• _Work instructions_
Copy every line of the rows below character for character, keeping each line's order and spacing unchanged.

• _Data supplied_
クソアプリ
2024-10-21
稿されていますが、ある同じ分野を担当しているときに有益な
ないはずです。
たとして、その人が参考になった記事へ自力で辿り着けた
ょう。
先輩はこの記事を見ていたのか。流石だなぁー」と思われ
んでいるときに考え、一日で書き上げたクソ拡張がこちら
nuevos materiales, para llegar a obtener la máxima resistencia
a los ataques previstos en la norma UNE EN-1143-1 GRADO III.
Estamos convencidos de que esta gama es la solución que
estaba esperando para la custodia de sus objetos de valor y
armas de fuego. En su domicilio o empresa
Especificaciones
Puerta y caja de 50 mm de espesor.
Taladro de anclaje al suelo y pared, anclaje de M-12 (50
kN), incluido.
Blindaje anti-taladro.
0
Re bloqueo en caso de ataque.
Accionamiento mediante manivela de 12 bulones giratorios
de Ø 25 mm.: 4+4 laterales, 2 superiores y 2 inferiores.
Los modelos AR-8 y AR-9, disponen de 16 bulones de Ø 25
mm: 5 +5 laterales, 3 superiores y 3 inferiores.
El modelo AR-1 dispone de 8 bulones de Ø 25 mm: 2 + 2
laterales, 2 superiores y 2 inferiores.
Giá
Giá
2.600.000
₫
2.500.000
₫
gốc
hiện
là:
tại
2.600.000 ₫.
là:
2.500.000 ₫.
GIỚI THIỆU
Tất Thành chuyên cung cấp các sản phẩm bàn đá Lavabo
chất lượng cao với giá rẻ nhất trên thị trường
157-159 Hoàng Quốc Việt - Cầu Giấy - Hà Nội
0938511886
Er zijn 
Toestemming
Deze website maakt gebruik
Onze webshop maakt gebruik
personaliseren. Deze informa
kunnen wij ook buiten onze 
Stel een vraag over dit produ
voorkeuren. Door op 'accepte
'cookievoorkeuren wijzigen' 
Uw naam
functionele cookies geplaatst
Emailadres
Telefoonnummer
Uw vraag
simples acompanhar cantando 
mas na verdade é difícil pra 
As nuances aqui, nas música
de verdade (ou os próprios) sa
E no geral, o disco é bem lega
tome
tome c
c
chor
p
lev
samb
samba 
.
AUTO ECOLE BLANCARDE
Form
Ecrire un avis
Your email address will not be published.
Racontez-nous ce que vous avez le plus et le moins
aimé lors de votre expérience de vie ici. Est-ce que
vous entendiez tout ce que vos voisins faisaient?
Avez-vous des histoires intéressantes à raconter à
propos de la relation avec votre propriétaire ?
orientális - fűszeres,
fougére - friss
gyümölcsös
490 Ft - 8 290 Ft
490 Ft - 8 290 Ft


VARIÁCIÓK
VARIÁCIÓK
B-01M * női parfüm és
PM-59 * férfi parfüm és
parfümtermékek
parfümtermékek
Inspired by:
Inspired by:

• _Task result_
クソアプリ
2024-10-21
稿されていますが、ある同じ分野を担当しているときに有益な
ないはずです。
たとして、その人が参考になった記事へ自力で辿り着けた
ょう。
先輩はこの記事を見ていたのか。流石だなぁー」と思われ
んでいるときに考え、一日で書き上げたクソ拡張がこちら
nuevos materiales, para llegar a obtener la máxima resistencia
a los ataques previstos en la norma UNE EN-1143-1 GRADO III.
Estamos convencidos de que esta gama es la solución que
estaba esperando para la custodia de sus objetos de valor y
armas de fuego. En su domicilio o empresa
Especificaciones
Puerta y caja de 50 mm de espesor.
Taladro de anclaje al suelo y pared, anclaje de M-12 (50
kN), incluido.
Blindaje anti-taladro.
0
Re bloqueo en caso de ataque.
Accionamiento mediante manivela de 12 bulones giratorios
de Ø 25 mm.: 4+4 laterales, 2 superiores y 2 inferiores.
Los modelos AR-8 y AR-9, disponen de 16 bulones de Ø 25
mm: 5 +5 laterales, 3 superiores y 3 inferiores.
El modelo AR-1 dispone de 8 bulones de Ø 25 mm: 2 + 2
laterales, 2 superiores y 2 inferiores.
Giá
Giá
2.600.000
₫
2.500.000
₫
gốc
hiện
là:
tại
2.600.000 ₫.
là:
2.500.000 ₫.
GIỚI THIỆU
Tất Thành chuyên cung cấp các sản phẩm bàn đá Lavabo
chất lượng cao với giá rẻ nhất trên thị trường
157-159 Hoàng Quốc Việt - Cầu Giấy - Hà Nội
0938511886
Er zijn 
Toestemming
Deze website maakt gebruik
Onze webshop maakt gebruik
personaliseren. Deze informa
kunnen wij ook buiten onze 
Stel een vraag over dit produ
voorkeuren. Door op 'accepte
'cookievoorkeuren wijzigen' 
Uw naam
functionele cookies geplaatst
Emailadres
Telefoonnummer
Uw vraag
simples acompanhar cantando 
mas na verdade é difícil pra 
As nuances aqui, nas música
de verdade (ou os próprios) sa
E no geral, o disco é bem lega
tome
tome c
c
chor
p
lev
samb
samba 
.
AUTO ECOLE BLANCARDE
Form
Ecrire un avis
Your email address will not be published.
Racontez-nous ce que vous avez le plus et le moins
aimé lors de votre expérience de vie ici. Est-ce que
vous entendiez tout ce que vos voisins faisaient?
Avez-vous des histoires intéressantes à raconter à
propos de la relation avec votre propriétaire ?
orientális - fűszeres,
fougére - friss
gyümölcsös
490 Ft - 8 290 Ft
490 Ft - 8 290 Ft


VARIÁCIÓK
VARIÁCIÓK
B-01M * női parfüm és
PM-59 * férfi parfüm és
parfümtermékek
parfümtermékek
Inspired by:
Inspired by:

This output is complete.